Entretanto, isso não quer dizer que o sistema power-to-gas deva ser visto como de custo inacessível: afinal de contas, o gás fóssil nocivo ao meio ambiente não é o mesmo que o gás renovável. Ove Petersen, chefe da empresa GP Joule, que se engaja pela eletricidade de fontes renováveis, afirma que a atual situação poderia mudar com a ajuda de subsídios.
“Os que usam fontes produtoras de grandes emissões de CO2 – por exemplo, os operadores de usinas elétricas a carvão – são os que recebem os grandes subsídios. Durante muitos anos, nós permitimos que eles usassem a atmosfera terrestre como depósito de lixo para os seus produtos de combustão nocivos ao clima”, acusa Petersen.
Armazenamento para energia eólica
Alguns projetos já testam o potencial da nova tecnologia. A montadora Audi inaugurou no final de 2013 uma central power-to-gas com produção de seis megawatts em Werlte, no norte da Alemanha. A E-On opera uma outra unidade-piloto próximo a Berlim, juntamente com a Swissgas. Segundo Peter Röttgen, agora seriam necessários novos mecanismos de mercado para que esses protótipos se transformem em usinas de verdade.

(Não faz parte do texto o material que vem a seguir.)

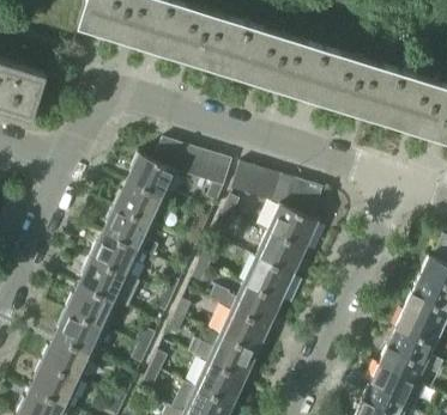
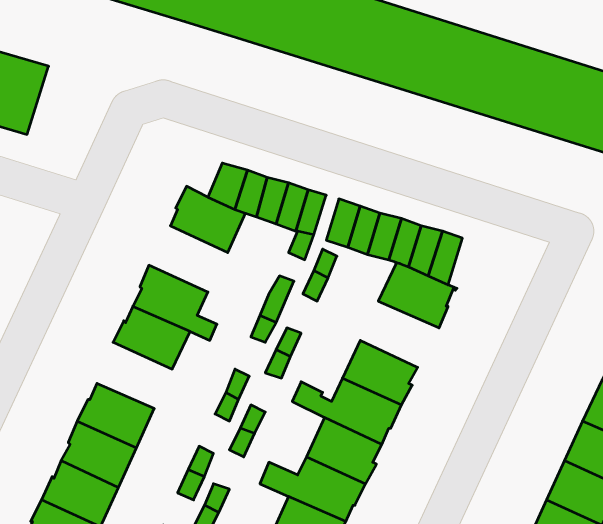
building: [111,182,164,226] -> none
building: [253,232,306,276] -> none
building: [77,260,139,310] -> none

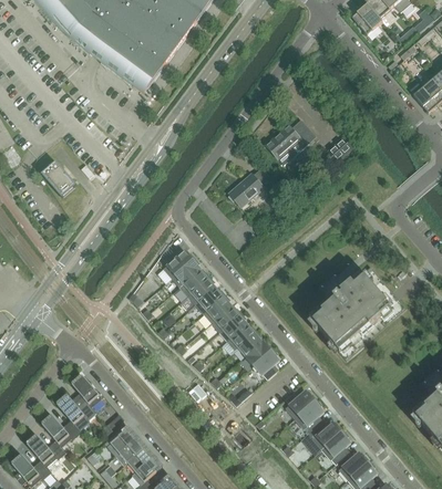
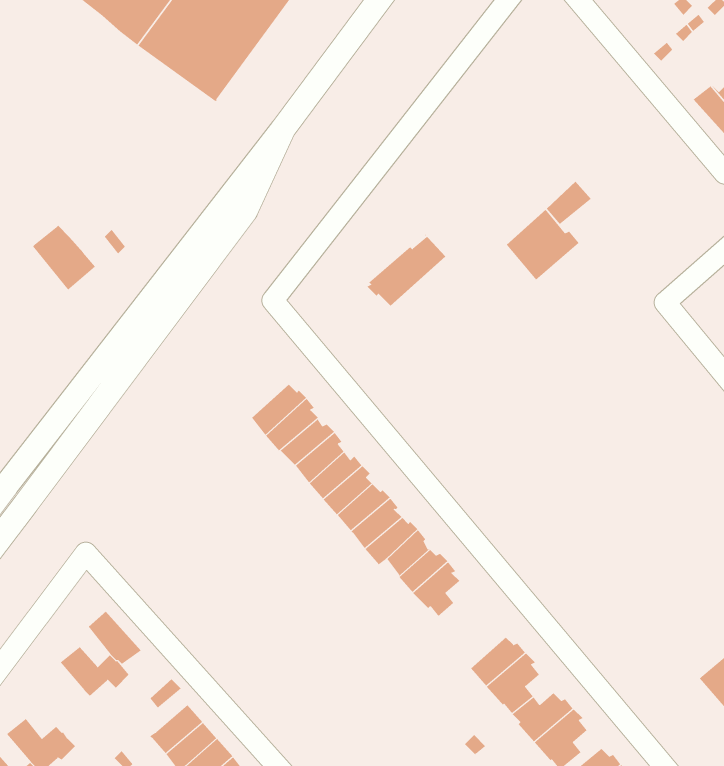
building: [266,124,307,164] -> [506,209,580,281]
building: [309,266,405,358] -> none
building: [41,415,81,446] -> none

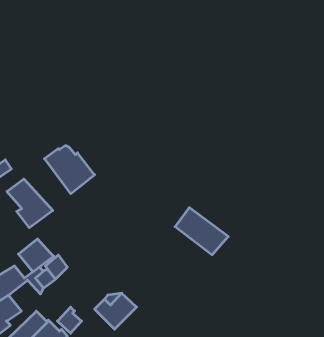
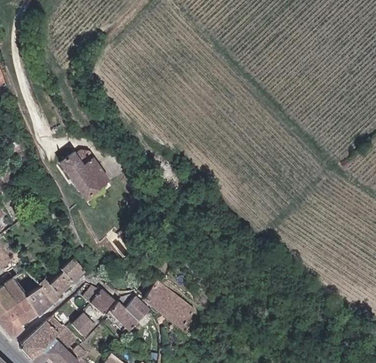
building: [7,179,53,228] -> none
building: [175,208,228,255] -> [144,281,197,328]
building: [18,239,54,272] -> [23,284,58,317]
building: none -> [84,287,114,315]

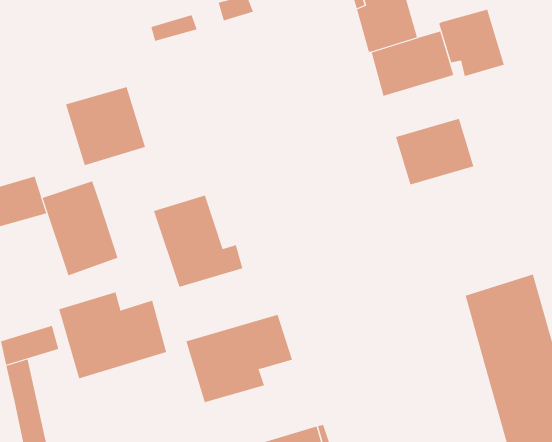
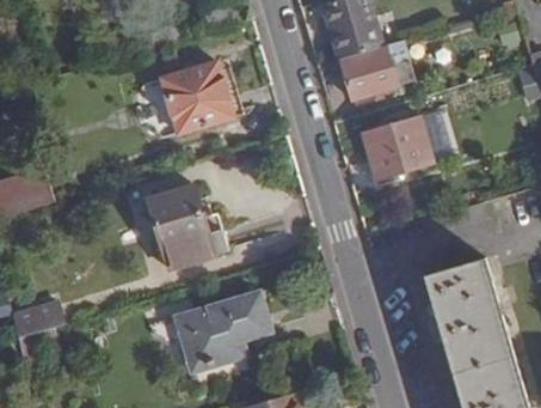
building: [438,9,505,77] -> none
building: [65,87,146,166] -> [161,62,233,133]
building: [42,181,118,276] -> none
building: [58,291,167,379] -> none

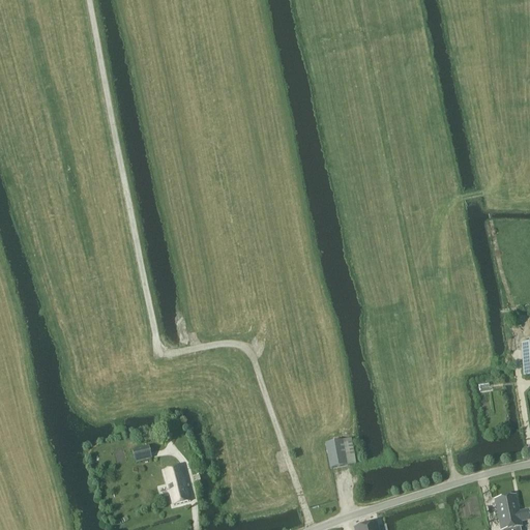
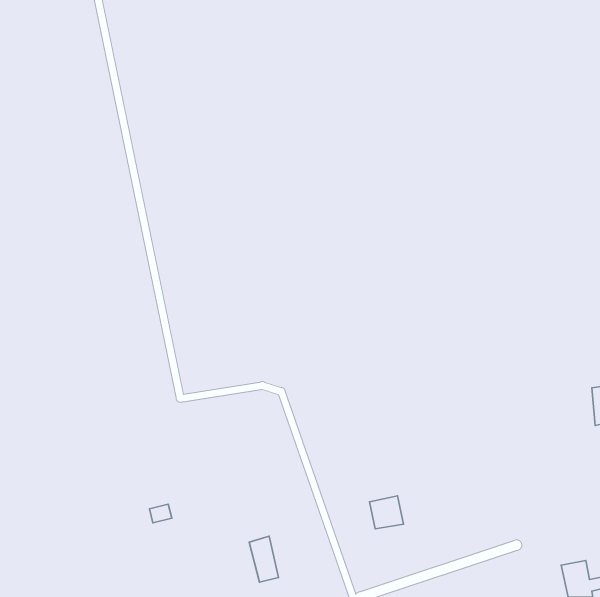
building: [165,464,190,504] -> [249,536,278,582]

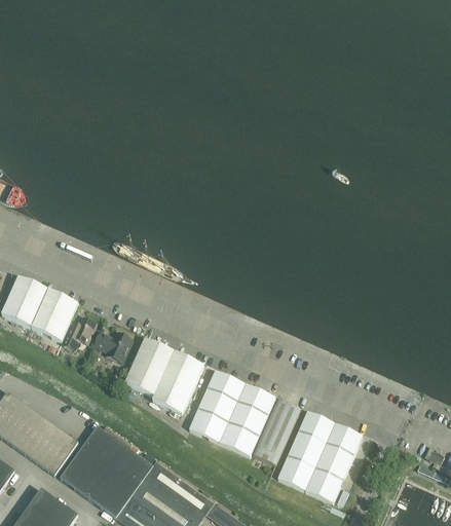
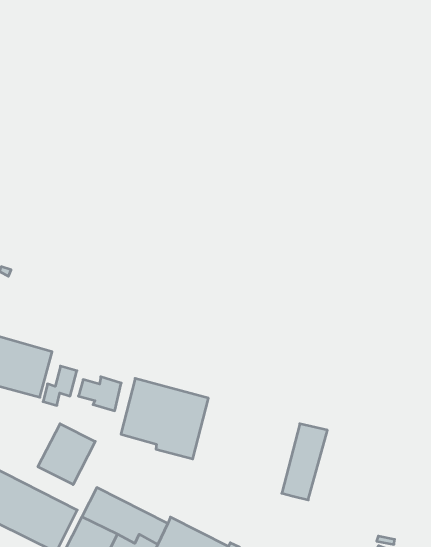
building: none -> [38,424,95,485]
building: [188,371,275,457] -> none
building: [277,412,362,503] -> none

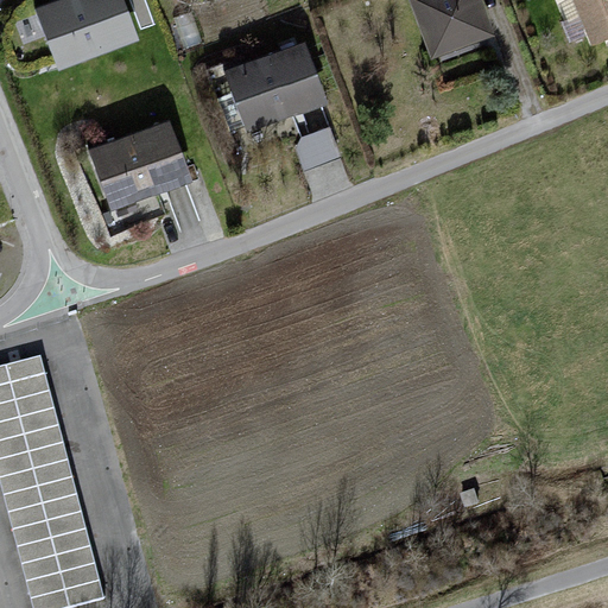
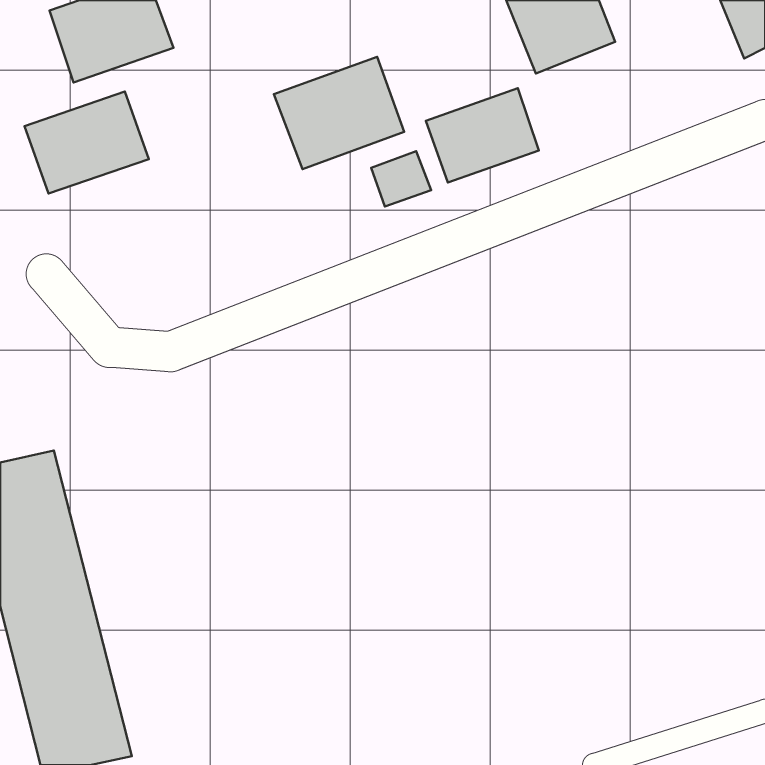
building: none -> [426,88,539,183]
building: [91,124,190,204] -> [25,92,149,193]

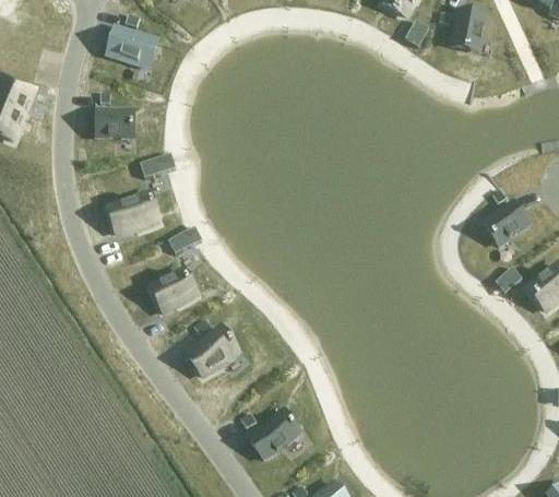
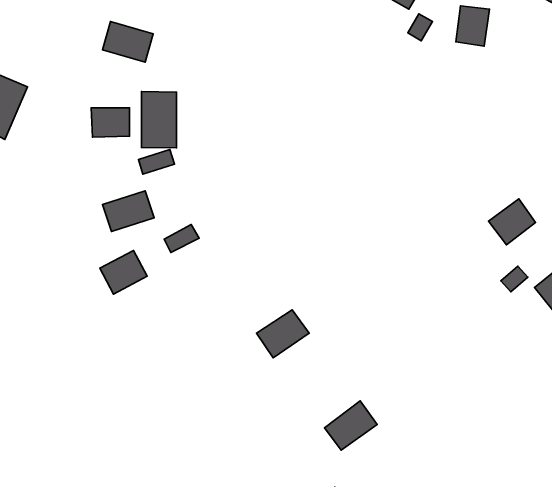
building: none -> [142,92,177,148]
building: [151,268,197,310] -> [100,250,147,294]
building: [187,329,238,376] -> [256,310,309,358]
building: [248,409,299,457] -> [324,401,377,450]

O executivo da E-On aponta os efeitos colaterais indesejados do boom de energia eólica. “Existem tantos moinhos eólicos que, em dias de tempestade, muitos deles são desligados para evitar uma sobrecarga da rede elétrica. No entanto, a lei de remuneração do fornecimento energético prevê que os proprietários de aerogeradores recebam pagamentos generosos, mesmo que suas turbinas sejam desligadas.”
A construção de instalações power-to-gas nas vizinhanças de parques eólicos seria uma alternativa economicamente inteligente para o grande volume de energia produzido em dias tempestuosos, afirma Röttgen. Na legislação atual, porém, não há estímulo financeiro para que as empresas invistam no sistema, já que os proprietários de aerogeradores recebem seu dinheiro de qualquer maneira.” Isso deveria mudar”, insiste o especialista.
“Nós devemos reestruturar os mercados, de modo que comprar energia solar e eólica em grande quantidade para armazená-las como gás sintético, passe a ser um modelo de negócios atraente.” E o governo federal alemão não deveria cobrar taxas e impostos para o gás renovável, pelo menos até que a tecnologia power-to-gas esteja plenamente desenvolvida – e isso ainda vai demorar anos para acontecer – conclui Röttgen.